In mid-January, DOT officials anticipated the Illinois-side strut would be in place by now. Despite a mild construction season, the strut work isn't yet finished. The delay is largely attributable to the support system for the arches, including cables that guide them to their correct trajectory. The cables have to be raised above 200-foot tall towers that support the arches, and they have to be precisely aligned.
"At this stage, there is a lot of preparatory work involved before an additional arch segment can be erected, including installing the upper cable stays that support the arch and adjusting the cable stays to allow installation of the permanent strut," Alvarez said. "Yes, it’s been a mild winter, but the higher the arch gets, the more challenging it becomes."
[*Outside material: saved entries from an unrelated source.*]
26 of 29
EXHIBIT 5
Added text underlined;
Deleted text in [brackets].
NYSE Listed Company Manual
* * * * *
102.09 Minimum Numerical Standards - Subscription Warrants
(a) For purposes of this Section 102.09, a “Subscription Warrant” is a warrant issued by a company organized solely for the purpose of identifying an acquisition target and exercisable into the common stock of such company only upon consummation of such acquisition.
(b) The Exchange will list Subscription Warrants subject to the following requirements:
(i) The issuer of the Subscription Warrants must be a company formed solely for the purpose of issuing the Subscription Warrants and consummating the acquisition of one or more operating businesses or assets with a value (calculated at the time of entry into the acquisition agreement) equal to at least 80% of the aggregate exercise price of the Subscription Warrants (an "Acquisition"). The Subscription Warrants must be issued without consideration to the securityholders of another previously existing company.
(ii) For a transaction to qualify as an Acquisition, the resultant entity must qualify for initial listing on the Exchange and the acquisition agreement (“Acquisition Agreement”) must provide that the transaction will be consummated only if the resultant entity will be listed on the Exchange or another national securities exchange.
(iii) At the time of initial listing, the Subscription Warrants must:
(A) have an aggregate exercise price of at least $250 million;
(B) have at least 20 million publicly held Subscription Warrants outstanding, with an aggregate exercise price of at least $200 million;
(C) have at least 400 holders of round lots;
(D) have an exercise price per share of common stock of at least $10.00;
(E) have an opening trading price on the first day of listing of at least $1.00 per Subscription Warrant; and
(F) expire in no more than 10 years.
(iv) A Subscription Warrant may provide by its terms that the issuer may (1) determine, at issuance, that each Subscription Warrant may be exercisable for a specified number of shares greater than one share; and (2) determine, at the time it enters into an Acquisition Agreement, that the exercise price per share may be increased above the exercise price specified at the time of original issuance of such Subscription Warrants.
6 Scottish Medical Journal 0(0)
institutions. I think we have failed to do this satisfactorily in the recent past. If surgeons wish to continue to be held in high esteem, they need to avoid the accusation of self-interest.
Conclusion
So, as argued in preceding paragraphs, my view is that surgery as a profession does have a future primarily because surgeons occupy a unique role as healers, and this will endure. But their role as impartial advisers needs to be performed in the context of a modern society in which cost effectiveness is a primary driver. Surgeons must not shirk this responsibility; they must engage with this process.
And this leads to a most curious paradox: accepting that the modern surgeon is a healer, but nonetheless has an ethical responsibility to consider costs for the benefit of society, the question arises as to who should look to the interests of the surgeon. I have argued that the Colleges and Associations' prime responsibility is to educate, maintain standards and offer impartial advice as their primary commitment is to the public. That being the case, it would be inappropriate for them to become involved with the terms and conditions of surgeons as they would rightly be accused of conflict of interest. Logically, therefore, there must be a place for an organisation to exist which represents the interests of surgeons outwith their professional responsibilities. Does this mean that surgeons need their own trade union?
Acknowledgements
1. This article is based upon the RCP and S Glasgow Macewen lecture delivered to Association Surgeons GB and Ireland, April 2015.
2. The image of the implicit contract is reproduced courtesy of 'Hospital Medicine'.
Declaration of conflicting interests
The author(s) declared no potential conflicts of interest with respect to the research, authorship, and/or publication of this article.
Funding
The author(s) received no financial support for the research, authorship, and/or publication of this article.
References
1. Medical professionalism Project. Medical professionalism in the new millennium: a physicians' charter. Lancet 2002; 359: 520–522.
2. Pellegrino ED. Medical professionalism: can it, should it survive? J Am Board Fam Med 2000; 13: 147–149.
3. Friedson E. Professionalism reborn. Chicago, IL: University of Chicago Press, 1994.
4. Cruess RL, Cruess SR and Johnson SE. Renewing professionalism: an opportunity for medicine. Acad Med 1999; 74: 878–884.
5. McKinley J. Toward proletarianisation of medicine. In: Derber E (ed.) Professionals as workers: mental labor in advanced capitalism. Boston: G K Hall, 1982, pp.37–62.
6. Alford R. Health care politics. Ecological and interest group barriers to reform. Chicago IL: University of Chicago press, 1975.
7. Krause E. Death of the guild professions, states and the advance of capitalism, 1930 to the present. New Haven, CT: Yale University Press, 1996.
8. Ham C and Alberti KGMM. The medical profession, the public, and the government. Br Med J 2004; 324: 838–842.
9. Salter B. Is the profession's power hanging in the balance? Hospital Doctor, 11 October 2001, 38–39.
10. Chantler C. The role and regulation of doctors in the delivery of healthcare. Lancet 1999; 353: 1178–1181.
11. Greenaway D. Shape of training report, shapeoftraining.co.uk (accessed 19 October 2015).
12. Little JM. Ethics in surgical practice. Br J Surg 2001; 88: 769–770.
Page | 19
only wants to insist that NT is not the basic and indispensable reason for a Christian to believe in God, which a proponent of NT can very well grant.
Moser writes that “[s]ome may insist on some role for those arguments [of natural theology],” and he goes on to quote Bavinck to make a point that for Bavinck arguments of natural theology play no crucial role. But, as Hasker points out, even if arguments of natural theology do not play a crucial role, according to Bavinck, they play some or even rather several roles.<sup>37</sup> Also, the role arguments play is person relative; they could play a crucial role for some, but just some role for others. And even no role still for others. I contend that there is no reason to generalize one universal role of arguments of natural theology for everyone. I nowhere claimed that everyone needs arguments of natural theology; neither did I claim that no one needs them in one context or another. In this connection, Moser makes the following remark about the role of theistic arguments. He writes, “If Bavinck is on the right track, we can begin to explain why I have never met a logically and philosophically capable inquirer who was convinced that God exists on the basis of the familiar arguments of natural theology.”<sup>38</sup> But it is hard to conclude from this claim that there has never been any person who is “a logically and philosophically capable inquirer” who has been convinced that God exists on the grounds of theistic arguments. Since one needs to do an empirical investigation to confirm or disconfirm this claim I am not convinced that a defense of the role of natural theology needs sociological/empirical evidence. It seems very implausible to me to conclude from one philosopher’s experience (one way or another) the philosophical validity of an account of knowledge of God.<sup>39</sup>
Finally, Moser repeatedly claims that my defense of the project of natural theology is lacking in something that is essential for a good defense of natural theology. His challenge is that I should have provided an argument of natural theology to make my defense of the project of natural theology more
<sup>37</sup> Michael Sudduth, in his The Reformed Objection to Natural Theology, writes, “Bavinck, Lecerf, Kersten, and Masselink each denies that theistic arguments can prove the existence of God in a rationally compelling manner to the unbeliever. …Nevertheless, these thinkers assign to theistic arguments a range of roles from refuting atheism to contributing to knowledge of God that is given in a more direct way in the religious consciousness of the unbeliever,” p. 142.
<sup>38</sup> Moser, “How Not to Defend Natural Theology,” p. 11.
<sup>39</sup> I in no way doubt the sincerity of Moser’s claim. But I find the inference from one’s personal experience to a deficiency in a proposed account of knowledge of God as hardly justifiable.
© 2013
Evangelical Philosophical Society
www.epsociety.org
Among the challenges in a $1.2 billion project that includes building a major bridge and expanding a local interstate system is the location of the bridge work — both in and high above the channel of the Mississippi River between Bettendorf and Moline.
The safety of ironworkers, towboat captains, cement-truck drivers and everyone else involved is the first goal of the contractor and the DOT, Alvarez said.
"Lunda’s ironworkers and crane operators have been doing a great job installing each arch segment correctly and safely, which is our priority," she said. "It’s important to keep in mind there are certain steps that need to take place for each segment, including installing/tensioning (cable) stays and installing a permanent strut, that take time."
During setting of the first permanent strut, surveys showed the nearly 300 feet of arch segments that extend outward from anchorages near the Bettendorf shoreline on two arch legs are within a half inch of each other in length.
"We do not yet have final survey information (on the Illinois-side arch alignment)," Alvarez said. "While multiple surveys will be performed, the one that determines the final position is the one performed after the next set of stays are installed."